Gov OK's Two Step Plan for Statewide Hunt
Published June 19, 2004. By Chris
Christoff. Detroit Free Press.
Gov. Jennifer Granholm opened the door Friday to mourning dove hunting in Michigan, delighting hunters and infuriating bird-lovers and animal advocates who said she betrayed them.
Granholm signed a bill to lift a 99-year state ban on dove hunting and allow the Natural Resources Commission to set a dove season (to start) in six counties that border Indiana and Ohio.
After three years, the NRC is to decide whether to expand dove hunting, which is allowed in 40 other states.
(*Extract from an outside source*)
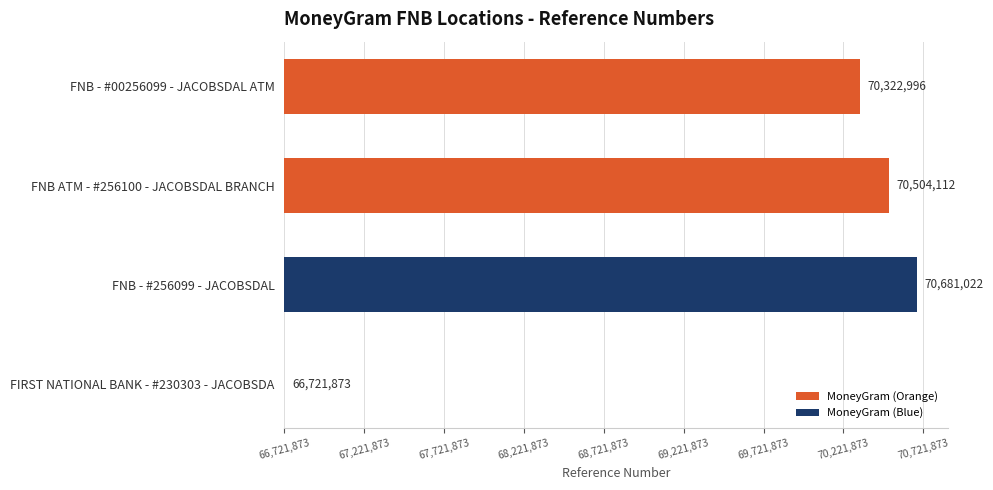

What is the difference between the second highest and minimum values?

3782239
Friday's action is the culmination of at least 20 years of sporadic and often emotional debate over legalizing dove hunting.
NRC Chairman Keith Charters said the NRC will take public comment for 60 days before voting on a dove hunt plan Sept. 10. That's enough time to have a shortened inaugural dove season beginning in mid-September, the usual time for dove hunting, when the birds gather to begin their migration flights, he said.
Charters said dove hunting would be strictly prohibited within 450 feet of any occupied building to alleviate concerns "that people will shoot doves out of bird feeders."
Hunters say doves are sporty, tasty game birds, while opponents view them as docile, cooing backyard visitors that symbolize peace.
In 2001, a dove hunting bill failed by one vote in the Senate.
Granholm had negotiated a compromise, limited dove hunt proposal with Sam Washington, president of the Michigan United Conservation Clubs, who told her dove hunting would not deplete a bird that hunting advocates claim numbers 400 million in the U.S.
A pleased Washington said Granholm "did the right thing for sportsmen," and said he suspects that Lt. Gov. John Cherry, an avid hunter, lobbied Granholm to sign the bill.
Also pleased was the bill's main sponsor, Rep. Susan Tabor, R-Delta Township.
"I would have liked to see a statewide hunting season as soon as possible, but this is a good start," Tabor said in a release.
Not so pleased were animal protection advocates who said Granholm reneged on her promise to veto dove hunting in Michigan.
She made the pledge during her 2002 gubernatorial campaign in response to a questionnaire from the Humane Society of the United States. Friday, society President Wayne Pacelle said he was "disgusted" that Granholm didn't honor an unambiguous pledge.
Pacelle said the NRC is dominated by hunting advocates who assuredly would expand dove hunting after three years.
"This is simply a two-step process for statewide dove hunting," he said. "Literally millions of birds will suffer and die as a consequence of her signing this bill."
Eileen Liska, spokeswoman for the Michigan Humane Society, said Granholm will lose support from many of her constituents who oppose dove hunting.
"People who donated to her campaign said they may end up voting for her but they certainly won't give her donations," Liska said. "Politically, she made the wrong decision. She alienated her core supporters to appease a voting faction that didn't vote for her and probably never would."
Liz Boyd, spokeswoman for Granholm, said Granholm did not betray her supporters by signing the bill. She said dove hunting would still be prohibited in 90 percent of the state, at least for three years.
"Had the governor been asked in 2002 if she would sign a bill so there would be a 90-percent ban on dove hunting in Michigan, the governor more than likely would have said yes," Boyd said. "This is a conservative, reasonable approach to a long-standing, long-debated issue in Michigan."